Nach einem Blick auf die deutschsprachige Nachkriegsliteratur, wobei vor allem Wolfgang Borchert berücksichtigt wird, konzentriert sich der Autor im Wesentlichen auf die einschlägigen Ausführungen von Hans Jonas, die ausführlich referiert und diskutiert werden. Hinweise auf Günter Schiwys "Abschied vom allmächtigen Gott" runden die Vorstellung der Alternativen ab. Da auch die Ablehnung der Allmacht nicht unwidersprochen blieb, schließt sich eine Darstellung der kritischen Einwände gegen die Rede von einem ohnmächtigen und leidenden Gott an. Von den diesbezüglichen Rückfragen werden genannt: (a) die mangelnde Schriftgemäßheit, (b) die "Verdoppelung" des Leidens, da nun auch noch Gott selbst leidet, (c) die soteriologische und pastorale Fragwürdigkeit und (d) die grundsätzliche Unmöglichkeit, einen ohnmächtigen Gott überhaupt zu denken. Konsequenterweise kommen nun Positionen zu Wort, die ungeachtet aller Kritik für die Unverzichtbarkeit des Allmachtsprädikats plädieren. Ausführlicher vorgestellt werden die Positionen von Bultmann, Pannenberg und van den Brink, die B.-R. allerdings auch nicht zufriedenstellen: Bultmann betone zwar zutreffend den engen Zusammenhang zwischen göttlicher Allmacht und menschlicher Subjektivität, seine Ausführungen blieben aber "eigenartig unanschaulich" (251). Pannenbergs Allmachtskonzeption mute dagegen "eigentümlich objektivierend" und traditionell an (252). Van den Brink vertrete schließlich die vormoderne Selbstverständlichkeit des Allmachtsprädikats, könne aber dessen Konsistenz nicht überzeugend darlegen. Angesichts dieses Fazits will sich B.-R. erneut an die Arbeit am Allmachtsbegriff machen. Das Ziel, das er sich dabei steckt, bewegt sich zwischen einem hartnäckigen Festhalten am traditionellen Allmachtsverständnis einerseits und seiner leichtfertigen Verabschiedung andererseits. Den Weg zu diesem Ziel sucht er in einer sog. "Verwindung" der traditionellen Allmachtslehre.
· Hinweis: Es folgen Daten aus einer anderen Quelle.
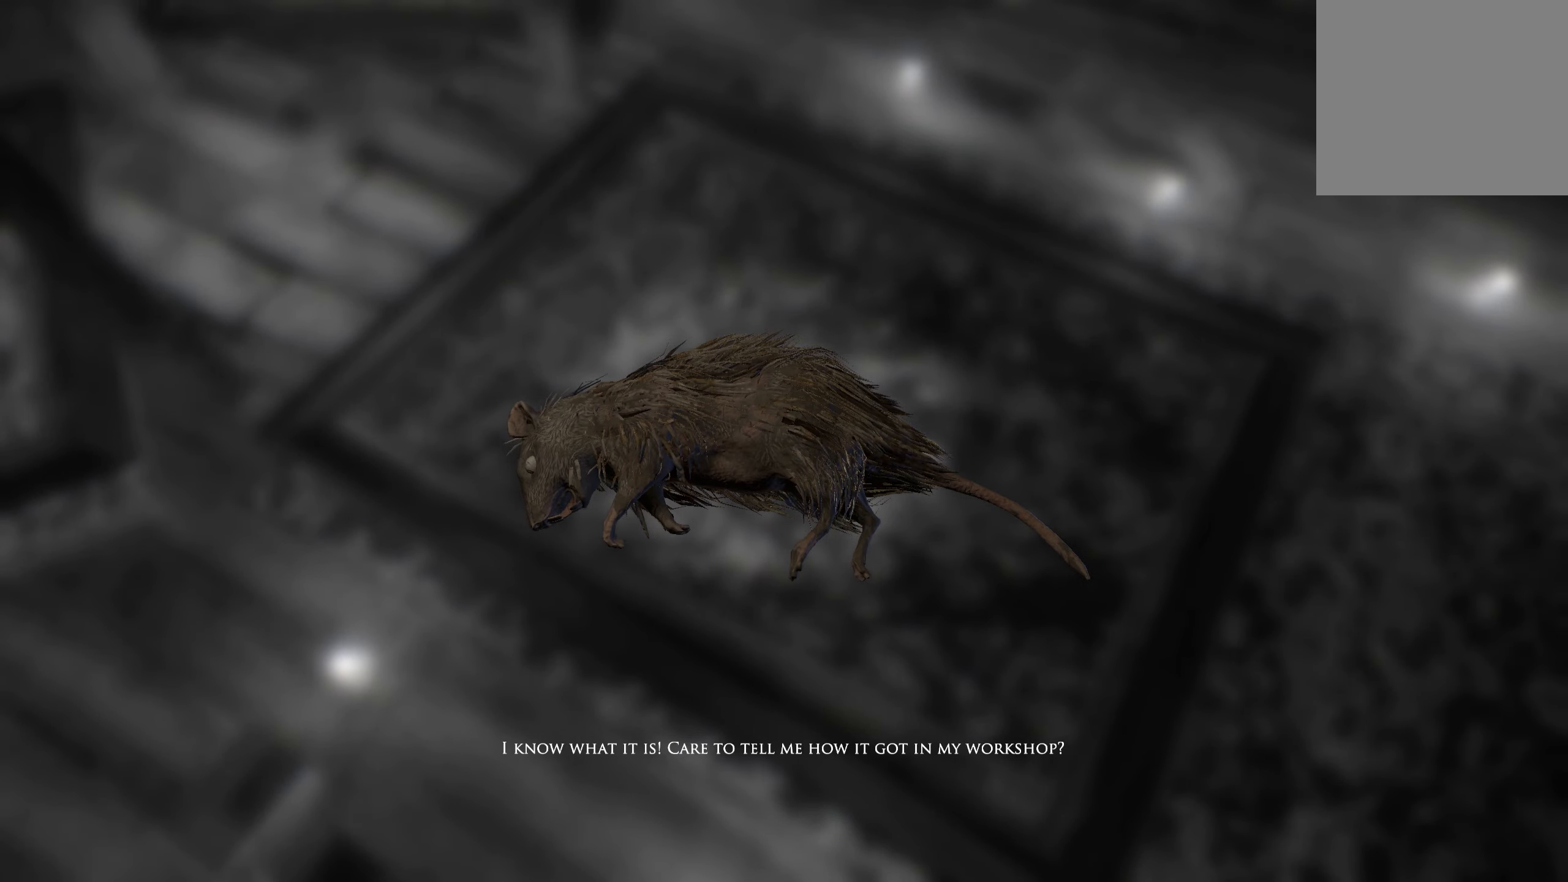
{"buttons": [], "left_stick": "center", "right_stick": "center", "events": []}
Zu diesem Zweck setzt der zweite Teil, mit "Aussichten" überschrieben, bei den "Loci theologici" des Johann Gerhard an. Den hier thematisierten Fragestellungen und Autoren schließen sich die Ausführungen des zweiten Teils an. Nach einer gründlichen Untersuchung des Schriftbefunds rekonstruiert B.-R. die Entwicklung des Allmachtsbegriff bis zur Reformation. Der entscheidende Übergang vom hebräischen schaddaj über das griechische pantokrator zum lateinischen omnipotens habe sich ereignet, als Letzteres im Sinne von omnia posse gedeutet wurde. Fortan sei Allmacht im Sinne von "alles könnend" bzw. "alles vermögend" verstanden worden. Diese Deutung habe die weitere Entwicklung der Allmachtsdiskussion nachhaltig geprägt und sei auch für die unlösbaren Schwierigkeiten dieses Begriffs verantwortlich, denn - so die Begründung - ganz offensichtlich könne Gott eben nicht "alles". Im Verlauf der Darstellung schält sich immer deutlicher heraus, worauf die intendierte "Verwindung" abzielt: Gottes "Allmacht" solle von seiner "Liebe" her gedacht werden, und nicht umgekehrt.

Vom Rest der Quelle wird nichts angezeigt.